# PROMPT:
Please return every line in the entries below with the word "pixels" in it.

# TASK MATERIAL:

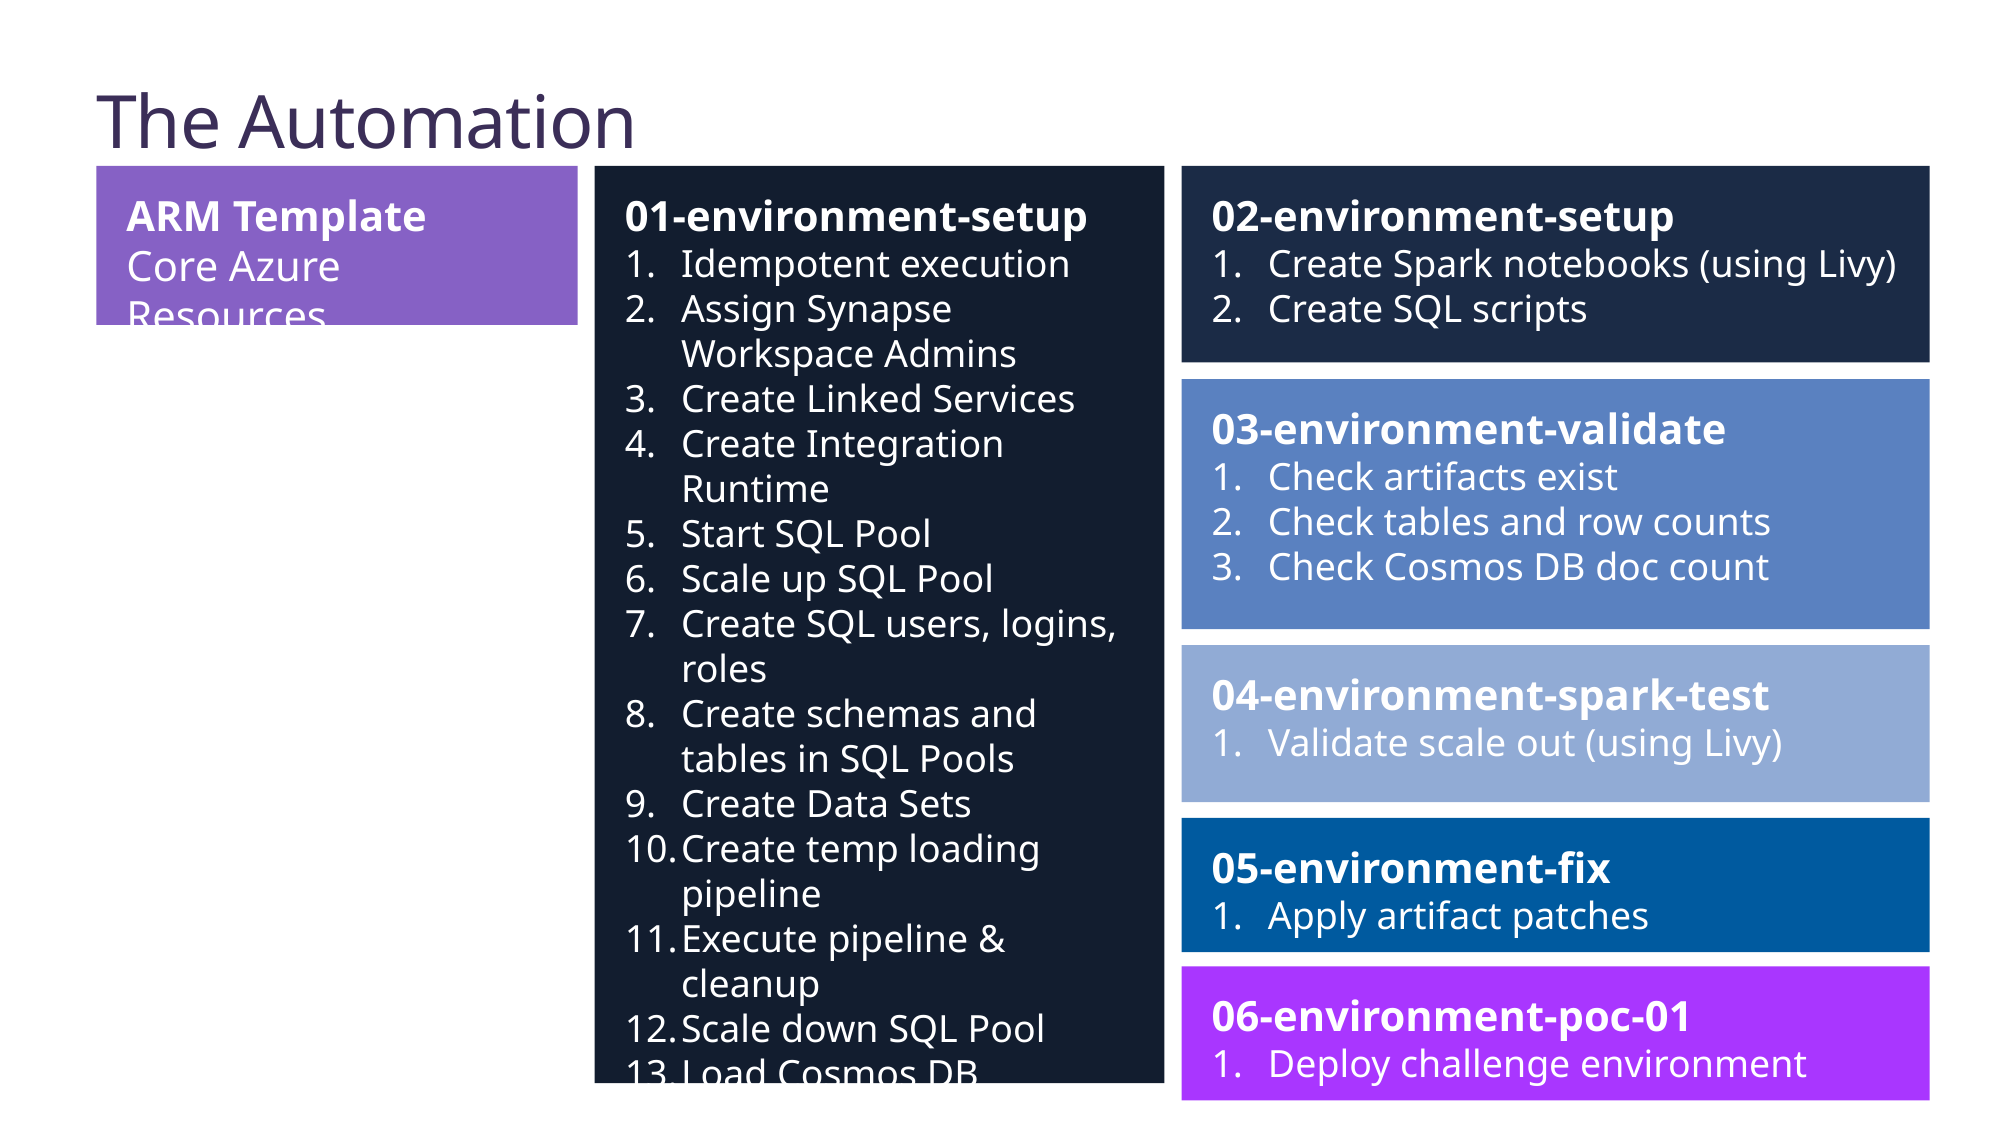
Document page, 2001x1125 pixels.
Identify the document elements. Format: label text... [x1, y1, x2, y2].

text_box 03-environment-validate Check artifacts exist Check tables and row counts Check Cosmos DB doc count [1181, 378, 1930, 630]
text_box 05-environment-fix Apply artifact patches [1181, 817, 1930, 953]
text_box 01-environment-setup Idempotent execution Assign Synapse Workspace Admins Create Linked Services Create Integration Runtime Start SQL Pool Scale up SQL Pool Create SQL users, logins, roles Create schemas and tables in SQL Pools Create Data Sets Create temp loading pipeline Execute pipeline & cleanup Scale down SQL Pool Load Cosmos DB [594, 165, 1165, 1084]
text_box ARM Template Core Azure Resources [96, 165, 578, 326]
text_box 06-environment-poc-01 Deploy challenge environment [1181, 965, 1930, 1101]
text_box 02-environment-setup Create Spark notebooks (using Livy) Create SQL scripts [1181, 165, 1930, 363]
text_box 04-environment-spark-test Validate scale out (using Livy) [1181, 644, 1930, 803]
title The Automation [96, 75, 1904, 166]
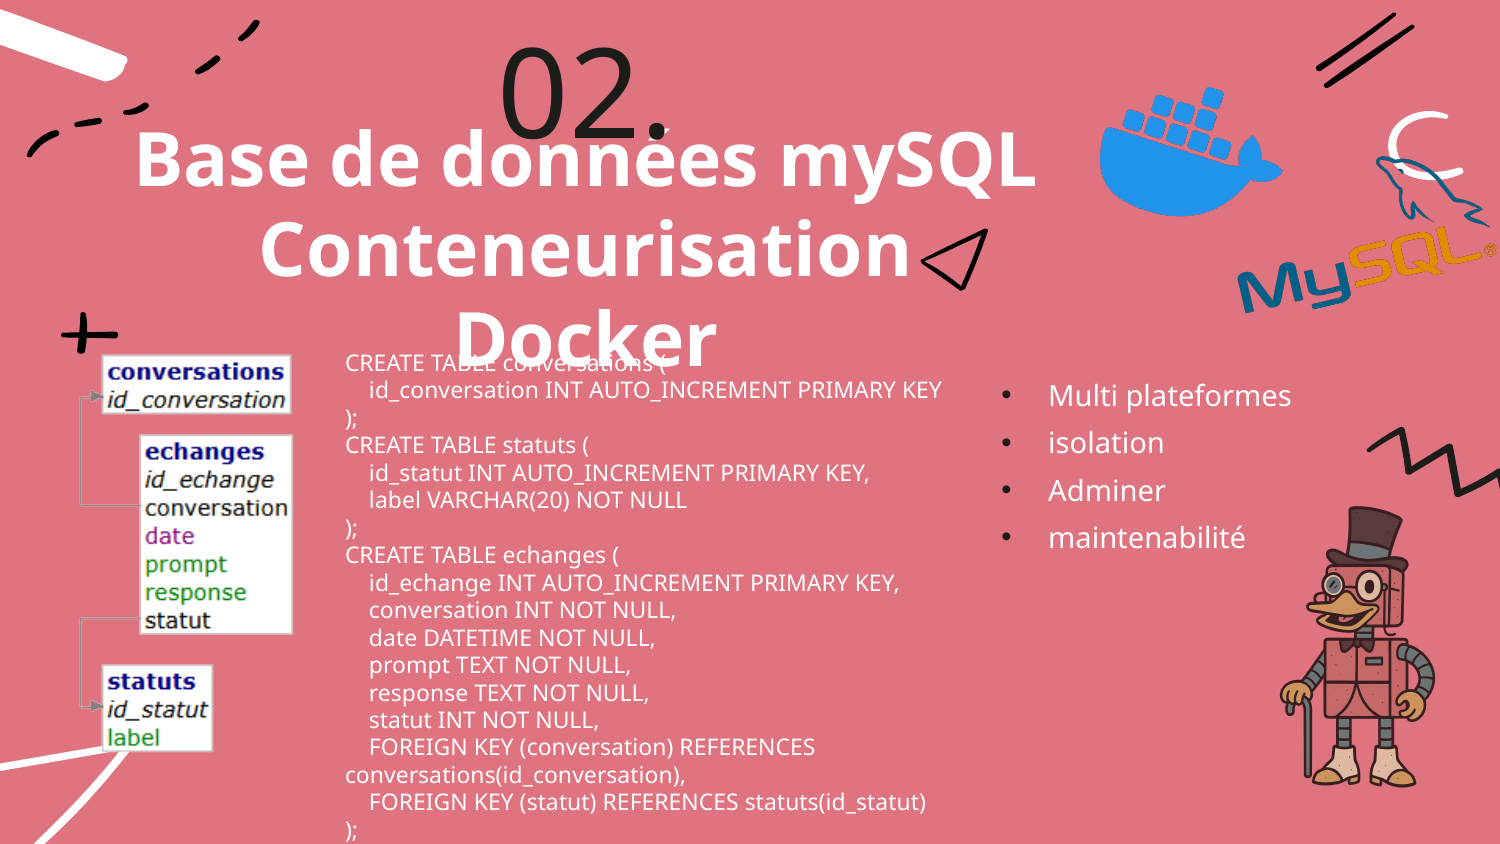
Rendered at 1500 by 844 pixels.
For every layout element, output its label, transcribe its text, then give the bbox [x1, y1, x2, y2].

# RESPONSE BELOW:
Document page, 2001x1125 pixels.
Rendered at 1500 by 844 pixels.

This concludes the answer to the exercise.